Coordinate Confusion

I’m confused on what the coordinate system is. When I look at

that is in the High Level Overview of the docs, it makes sense. But I from that, I would expect that on the, when I pushed the Z up, the z numbers would get larger - but they seem to get smaller. Similarly when I hit the right arrow, I would expect X to get larger but it does the opposite.

I tried enabling allow negative numbers on the devices pages but that was even more confusing as it seems when you do that, things reverse and positive numbers are not allowed.

Not sure how this is all supposed to work. Should it be like the figure figure above? and is the origin in the corner roughly indicated in that figure?


@fluffy Have you tried the “Invert Endpoints” settings by chance? We will eventually add a “Swap X / Y” setting as well.That, in conjunction with “Allow Negatives” should allow for any configuration. Please let us know if that helps and sorry for the delayed response.

So I’m thinking about how to do things like computer vision to find weeds. And if we are going to manage to get a compute that contribute software to help do things like this, we are going to need to be using a common coordinate system. If z=0 move the camera to the top on your machine and crashes the camera into the ground on my machine, well things will not work out well. When I look at the code for allow negative coordinates, it looks super buggy and I doubt it has been tested with both positive and negative coordinates. Perhaps that is fine we we agreed that z would always be <= 0. To write software that finds a weed in an image, then moves the robot to the location of that weed, I think the easiest thing will be if we have a single well defined coordinate system that everyone is using (and we all mount our camera with the same orientation). Sure at the bottom level of the hardware we might have some invert things to compensate for hardware that was assembled incorrectly but even that might be easier to fix by just fixing the wiring.

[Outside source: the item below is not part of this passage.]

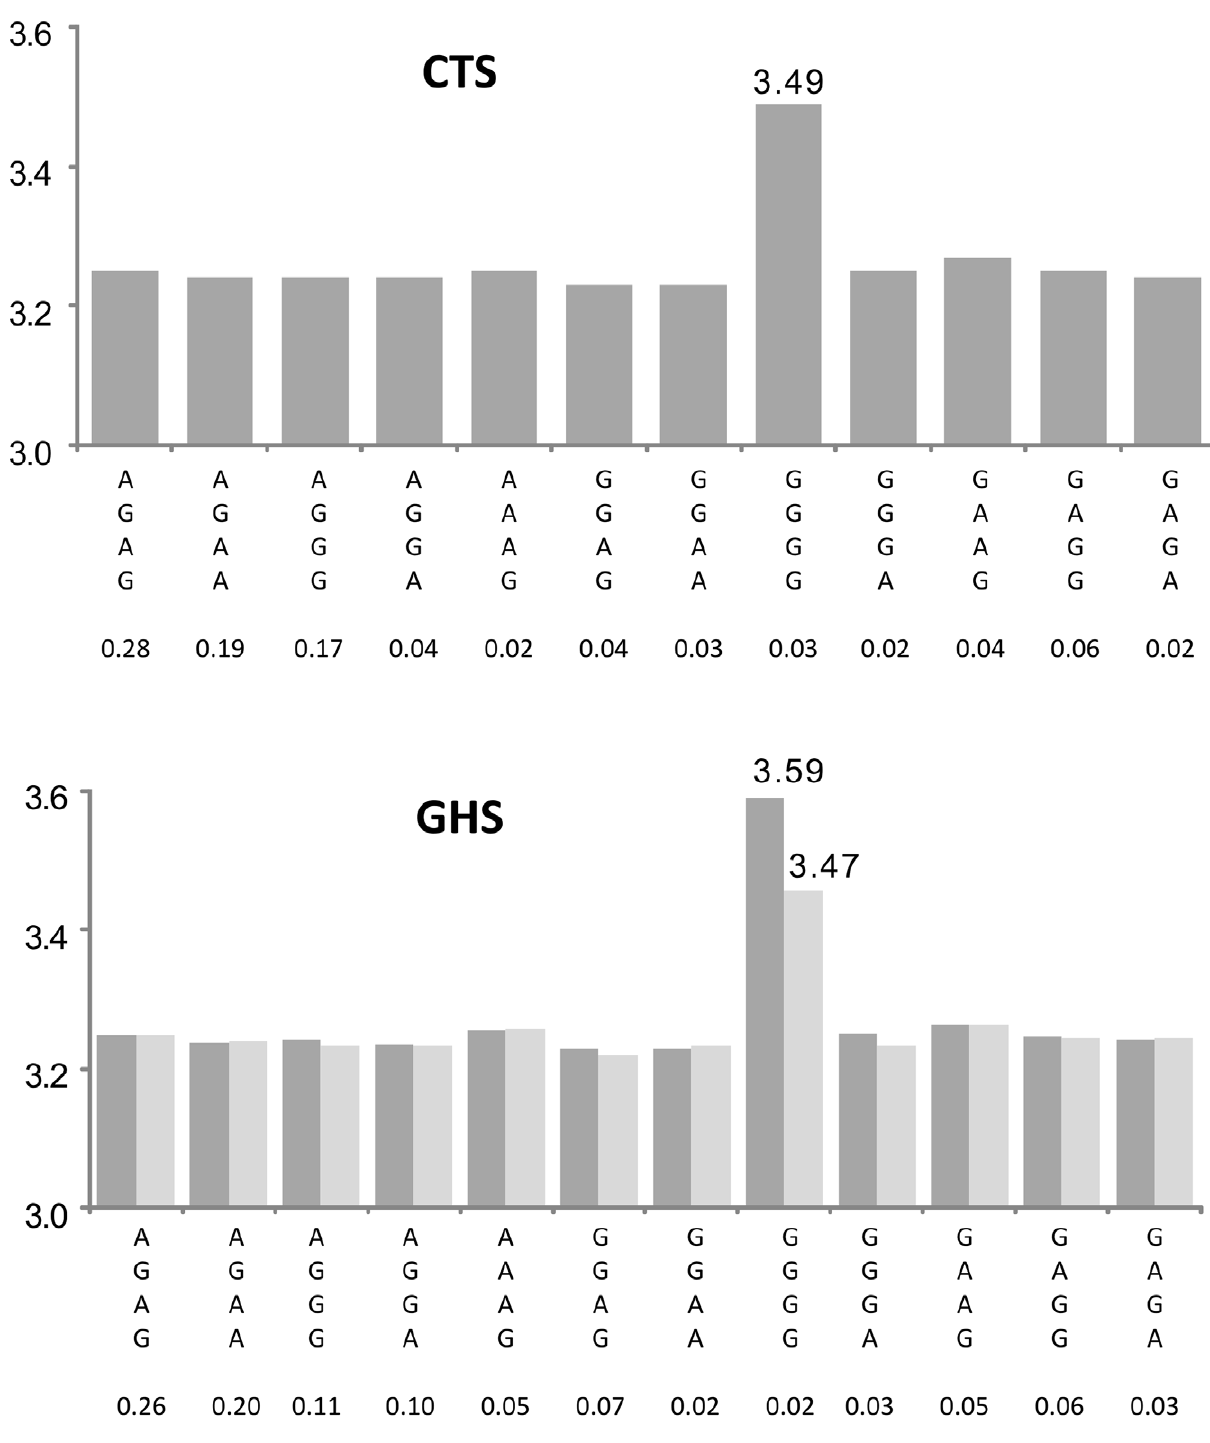
Figure 6. Association between ILMN_1757379 ( OPN1SW ) expression and the haplotypes derived from rs1109552, rs4731507, rs4731513, and rs339088. The top panel shows the results in the discovery cohort CTS and the bottom panel in the replication cohort GHS. Each bar corresponds to the expected mean of gene expression associated with one dose of the corresponding haplotype under the assumption of additive haplotype effects. According to this model, the expression level of an individual is the sum of the levels of his (her) two haplotypes. Haplotype frequencies are indicated under each haplotype label. In CTS, the rs4731507 and rs339088 were substituted by their perfect proxies (r 2 =1) rs4283986 and rs339085, respectively. The original haplotypic association (dark grey bars) was due to a unique rare haplotype derived from 4 common htSNPs. This rare haplotype, GGGG, was associated with a strong increase in OPN1SW expression ( b = + 0.240, p=8.12 10 2 26 and b = + 0.341, p , 10 2 307 in CTS and GHS, respectively). After adjusting in GHS for the best imputed cis eSNP rs142976957 (light grey bars), the effect of this rare haplotype was still highly significant ( b = + 0.208, p=4.78 10 2 135 ).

I don’t really care what the coordinate system is (using normal CNC convections seems like it might be a good idea) but I do think life will be better if we have a well defined coordinate system. Does that make sense? Thoughts ? (and no worry on delay, I totally understand you guys are probably busy getting stuff ready to ship)

@fluffy We are doing quite a bit of work on computer vision weed detection this month, so I’m glad you’re bringing it up. We hadn’t considered a unified coordinate system but instead wanted to create a flexible coordinate system that allows for interchangeability through the use of a units system. For example, a group of college students are currently designing a FarmBot system that operates on a polar coordinate system. My idea, at least initially, is to handle coordinate conversion at the application layer rather than the firmware layer. That being said, we’re not married to the idea and are open to other suggestions.

With regards to computer vision, our plan was to ship a loadable module system that supports common scripting languages, such as Python, Ruby, Lua, Javascript etc. and provide a common API for performing the coordinate conversions at a higher level of abstraction than raw G code operations would permit.

Great to hear on downloadable modules of some sort. We tried to program it using the visual blocks on the web pages but just sort of gave up with that and started writing python code to do things. The visual drag and drop atoms to build scripts are cool and I’m sure will work for some people but being able to drop in a python script would sure be nice for people that want to do that. Glad to hear about the computer visions. I hope it will be easy to use openCV as I find that very powerful. Look forward to playing with this as it comes out.

I’ll think some more about coordinates but it imagine the case where I am writing a program to plant carrots and I know I want them spaced in a hexagonal packing pattern at a particular distance. I want that to work on a cartesian or polar robot and I could care less about what coordinate system the robot uses is polar or cartesian. That’s not arguing it needs to happen in the Arduino, just it would be nice to have well below the place where people are writing that type of application. Similarly if we detect a weed at a given pixel location in an image, we need some easy way to turn that back into a coordinate we can send the robot to.

Python is our first scripting target for this very reason. OpenCV is the main requirement driving this feature. We’re still very early in development, but will have some initial concepts up on the staging server in a month or so ( My only disclaimer with that is the staging server is often unstable as we use it for internal testing.